Ortalama olarak, okyanus yaklaşık 3.2 km derinliğindedir. Guam’ın güneybatısındaki belirli bir bölgede, Pasifik okyanusu, okyanusun en derin kısmı olan 11.2 km derinliğe yakındır.

Bilim adamları, okyanusta bir milyondan fazla hayvan olduğunu tahmin ediyor ve bunların %95’i karides ve kalamar gibi omurgasızlar. Bu canlılar, çeşitli ekosistemlerin ağında ve ayrıca evrim teorisinde önemli halkalardır. Bu bağlantılar sadece okyanus hakkındaki anlayışımızı değil, kendimiz ve bugün olduğu gibi nasıl var olduğumuz hakkında da bilgi verir.

Gezegenimizdeki yaşamın çoğunluğu suculdur. Duymuş olabileceğiniz gibi, dünyanın en büyük memelisi olan mavi balina, bu suların çeşitli yerlerinde yüzer ve göç eder. Akustik biyologlar, son birkaç on yılda kambur balinalar hakkında heyecan verici gerçekler elde ettiler; bu dev deniz sakinlerinin şarkı gelenekleri olduğunu anlamaya başladılar. Melodiler ve kadansları balina ailesi yapısını ve göç modellerini yansıtır.

Okyanustaki en yaygın omurgalı ise iğne benzeri dişleri olan ve karanlıkta parıldayan kıl ağızlı bir balık.
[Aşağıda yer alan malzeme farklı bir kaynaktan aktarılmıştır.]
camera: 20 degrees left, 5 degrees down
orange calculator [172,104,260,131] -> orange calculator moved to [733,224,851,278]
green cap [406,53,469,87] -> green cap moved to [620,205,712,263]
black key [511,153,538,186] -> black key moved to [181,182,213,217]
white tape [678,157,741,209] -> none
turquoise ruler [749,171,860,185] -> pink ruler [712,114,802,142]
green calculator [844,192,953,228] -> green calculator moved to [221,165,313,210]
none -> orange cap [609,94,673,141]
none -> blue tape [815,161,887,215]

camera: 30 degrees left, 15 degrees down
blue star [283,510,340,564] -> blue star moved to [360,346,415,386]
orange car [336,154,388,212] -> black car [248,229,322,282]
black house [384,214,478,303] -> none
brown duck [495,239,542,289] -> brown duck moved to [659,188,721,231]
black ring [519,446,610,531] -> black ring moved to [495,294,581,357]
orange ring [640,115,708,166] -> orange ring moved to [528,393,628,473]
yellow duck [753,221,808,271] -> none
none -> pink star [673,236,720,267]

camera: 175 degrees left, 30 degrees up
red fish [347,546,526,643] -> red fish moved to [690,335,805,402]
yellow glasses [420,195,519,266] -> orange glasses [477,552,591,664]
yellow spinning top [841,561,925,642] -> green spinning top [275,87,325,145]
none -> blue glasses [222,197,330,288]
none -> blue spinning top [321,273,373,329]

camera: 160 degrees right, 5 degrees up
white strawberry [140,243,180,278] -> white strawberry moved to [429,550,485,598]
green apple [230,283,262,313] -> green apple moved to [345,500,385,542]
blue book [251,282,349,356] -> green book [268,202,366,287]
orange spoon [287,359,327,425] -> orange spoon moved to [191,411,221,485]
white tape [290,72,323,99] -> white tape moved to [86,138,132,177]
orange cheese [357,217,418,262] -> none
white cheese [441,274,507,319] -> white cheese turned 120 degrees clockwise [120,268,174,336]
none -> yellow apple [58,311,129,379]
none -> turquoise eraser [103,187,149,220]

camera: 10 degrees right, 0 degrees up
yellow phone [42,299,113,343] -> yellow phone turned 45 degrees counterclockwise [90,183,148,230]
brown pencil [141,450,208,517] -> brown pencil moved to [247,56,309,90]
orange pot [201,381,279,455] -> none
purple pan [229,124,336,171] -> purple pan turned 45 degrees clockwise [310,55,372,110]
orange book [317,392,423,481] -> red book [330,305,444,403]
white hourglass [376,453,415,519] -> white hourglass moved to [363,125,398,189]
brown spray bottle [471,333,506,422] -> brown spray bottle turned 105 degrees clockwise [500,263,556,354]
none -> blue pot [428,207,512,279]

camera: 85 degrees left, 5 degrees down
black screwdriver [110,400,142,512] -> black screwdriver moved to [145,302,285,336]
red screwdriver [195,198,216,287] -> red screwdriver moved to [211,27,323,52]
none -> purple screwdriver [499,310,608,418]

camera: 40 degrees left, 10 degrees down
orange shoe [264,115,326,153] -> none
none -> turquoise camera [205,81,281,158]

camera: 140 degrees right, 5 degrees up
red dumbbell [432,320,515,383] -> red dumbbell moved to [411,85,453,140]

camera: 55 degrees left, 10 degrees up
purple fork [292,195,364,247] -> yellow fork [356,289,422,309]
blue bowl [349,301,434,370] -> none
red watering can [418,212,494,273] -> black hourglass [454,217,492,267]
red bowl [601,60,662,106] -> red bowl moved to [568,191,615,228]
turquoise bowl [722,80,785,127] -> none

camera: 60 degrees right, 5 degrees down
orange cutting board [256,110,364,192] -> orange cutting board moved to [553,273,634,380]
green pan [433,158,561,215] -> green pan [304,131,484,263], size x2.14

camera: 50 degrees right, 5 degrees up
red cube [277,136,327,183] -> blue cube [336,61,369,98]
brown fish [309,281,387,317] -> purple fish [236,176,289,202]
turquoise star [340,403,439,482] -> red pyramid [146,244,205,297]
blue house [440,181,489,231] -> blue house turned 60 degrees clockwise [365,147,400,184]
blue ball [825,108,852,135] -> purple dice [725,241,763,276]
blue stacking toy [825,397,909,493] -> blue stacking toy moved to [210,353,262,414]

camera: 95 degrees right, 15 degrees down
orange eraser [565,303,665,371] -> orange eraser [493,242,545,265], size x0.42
Bitki yaşamı da bu ekosistemlerin kritik bir yönüdür. Örneğin, okyanustaki algler, biz kara memelilerinin soluduğu oksijenin yaklaşık yarısını üretir. Okyanuslar dünyanın sıcaklığını düzenler, hava durumu modellerimizi belirler ve karada yaşamı mümkün kılar.

Hala Bilmediklerimiz

Peki okyanus hakkında bilmediğimiz ne var? Okyanusun gizemini ölçmek veya açıklamak doğası gereği zor olduğu için sormak komik bir soru. Bilim adamları ve diğer okyanus aktivistleri ve meraklıları, daha fazla soruya yol açan birçok keşif yaptılar.

Örneğin, okyanusun sürekli karanlık olan bir kısmı (266 milyon km kare) vardır. Buna okyanusun “derin denizi” veya “iç uzayı” diyoruz. Derin denizlerdeki şiddetli akıntıların “iklimimizi kontrol eden bir motor” gibi olduğunu bir araya getirdik, ancak bu motorun nasıl çalıştığının nüanslarını hala anlamadık. İklim değişikliği nedeniyle buzullar ve kutup buzu erimesi hızlanırken, okyanusun bu iç boşluğuna aşırı soğuk suyun aktığını biliyoruz. Ama bu gezegenimizi nasıl etkileyecek? Hala emin değiliz; ama kesinlikle öğreneceğiz, öyle ya da böyle.

Ama kafamızı karıştıran sadece derin deniz değil. Okyanusun %80’inden fazlası haritalandırılmamış, gözlemlenmemiş ve keşfedilmemiş durumda. Okyanusun çoğu kısmına ulaşmak son derece zordur ve bunu yapmak inanılmaz derecede pahalıdır. Bilim adamları genellikle deniz tabanının haritalarını oluşturabilen ancak birçok soruyu cevapsız bırakan sonarlara güvenirler.